Stored data entries:
________________________

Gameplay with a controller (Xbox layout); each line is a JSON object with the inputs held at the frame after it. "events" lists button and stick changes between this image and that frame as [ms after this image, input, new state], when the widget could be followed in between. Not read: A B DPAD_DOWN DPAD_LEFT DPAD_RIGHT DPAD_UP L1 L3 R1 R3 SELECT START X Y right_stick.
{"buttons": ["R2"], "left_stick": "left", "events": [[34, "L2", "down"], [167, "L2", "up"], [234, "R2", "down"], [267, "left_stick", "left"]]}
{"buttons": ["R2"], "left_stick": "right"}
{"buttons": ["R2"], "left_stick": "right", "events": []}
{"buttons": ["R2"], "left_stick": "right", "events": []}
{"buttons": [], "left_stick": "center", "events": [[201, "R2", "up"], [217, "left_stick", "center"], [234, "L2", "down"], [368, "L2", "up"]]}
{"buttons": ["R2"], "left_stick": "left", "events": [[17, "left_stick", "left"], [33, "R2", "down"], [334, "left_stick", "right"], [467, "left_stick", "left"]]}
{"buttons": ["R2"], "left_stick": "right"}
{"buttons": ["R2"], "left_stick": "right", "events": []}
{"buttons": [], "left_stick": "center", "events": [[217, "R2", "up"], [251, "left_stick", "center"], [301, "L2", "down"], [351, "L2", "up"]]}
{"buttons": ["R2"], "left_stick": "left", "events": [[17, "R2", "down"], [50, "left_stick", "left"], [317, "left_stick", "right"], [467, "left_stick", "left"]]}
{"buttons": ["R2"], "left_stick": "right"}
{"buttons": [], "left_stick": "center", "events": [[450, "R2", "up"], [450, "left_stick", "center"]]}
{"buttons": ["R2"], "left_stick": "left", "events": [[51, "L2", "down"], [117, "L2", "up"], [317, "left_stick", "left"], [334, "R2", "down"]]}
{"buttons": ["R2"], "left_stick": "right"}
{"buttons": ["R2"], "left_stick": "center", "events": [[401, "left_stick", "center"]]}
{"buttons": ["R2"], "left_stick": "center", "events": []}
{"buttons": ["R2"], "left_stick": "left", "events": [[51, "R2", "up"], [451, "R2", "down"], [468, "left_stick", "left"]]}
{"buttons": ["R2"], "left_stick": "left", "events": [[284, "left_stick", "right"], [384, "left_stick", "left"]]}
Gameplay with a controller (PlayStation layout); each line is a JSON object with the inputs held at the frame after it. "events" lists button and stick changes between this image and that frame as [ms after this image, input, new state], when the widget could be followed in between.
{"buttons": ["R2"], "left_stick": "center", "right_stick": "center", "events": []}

________________________

### Exercise brief
Output all of the data above without any alteration.

### Response
Gameplay with a controller (Xbox layout); each line is a JSON object with the inputs held at the frame after it. "events" lists button and stick changes between this image and that frame as [ms after this image, input, new state], when the widget could be followed in between. Not read: A B DPAD_DOWN DPAD_LEFT DPAD_RIGHT DPAD_UP L1 L3 R1 R3 SELECT START X Y right_stick.
{"buttons": ["R2"], "left_stick": "left", "events": [[34, "L2", "down"], [167, "L2", "up"], [234, "R2", "down"], [267, "left_stick", "left"]]}
{"buttons": ["R2"], "left_stick": "right"}
{"buttons": ["R2"], "left_stick": "right", "events": []}
{"buttons": ["R2"], "left_stick": "right", "events": []}
{"buttons": [], "left_stick": "center", "events": [[201, "R2", "up"], [217, "left_stick", "center"], [234, "L2", "down"], [368, "L2", "up"]]}
{"buttons": ["R2"], "left_stick": "left", "events": [[17, "left_stick", "left"], [33, "R2", "down"], [334, "left_stick", "right"], [467, "left_stick", "left"]]}
{"buttons": ["R2"], "left_stick": "right"}
{"buttons": ["R2"], "left_stick": "right", "events": []}
{"buttons": [], "left_stick": "center", "events": [[217, "R2", "up"], [251, "left_stick", "center"], [301, "L2", "down"], [351, "L2", "up"]]}
{"buttons": ["R2"], "left_stick": "left", "events": [[17, "R2", "down"], [50, "left_stick", "left"], [317, "left_stick", "right"], [467, "left_stick", "left"]]}
{"buttons": ["R2"], "left_stick": "right"}
{"buttons": [], "left_stick": "center", "events": [[450, "R2", "up"], [450, "left_stick", "center"]]}
{"buttons": ["R2"], "left_stick": "left", "events": [[51, "L2", "down"], [117, "L2", "up"], [317, "left_stick", "left"], [334, "R2", "down"]]}
{"buttons": ["R2"], "left_stick": "right"}
{"buttons": ["R2"], "left_stick": "center", "events": [[401, "left_stick", "center"]]}
{"buttons": ["R2"], "left_stick": "center", "events": []}
{"buttons": ["R2"], "left_stick": "left", "events": [[51, "R2", "up"], [451, "R2", "down"], [468, "left_stick", "left"]]}
{"buttons": ["R2"], "left_stick": "left", "events": [[284, "left_stick", "right"], [384, "left_stick", "left"]]}
Gameplay with a controller (PlayStation layout); each line is a JSON object with the inputs held at the frame after it. "events" lists button and stick changes between this image and that frame as [ms after this image, input, new state], when the widget could be followed in between.
{"buttons": ["R2"], "left_stick": "center", "right_stick": "center", "events": []}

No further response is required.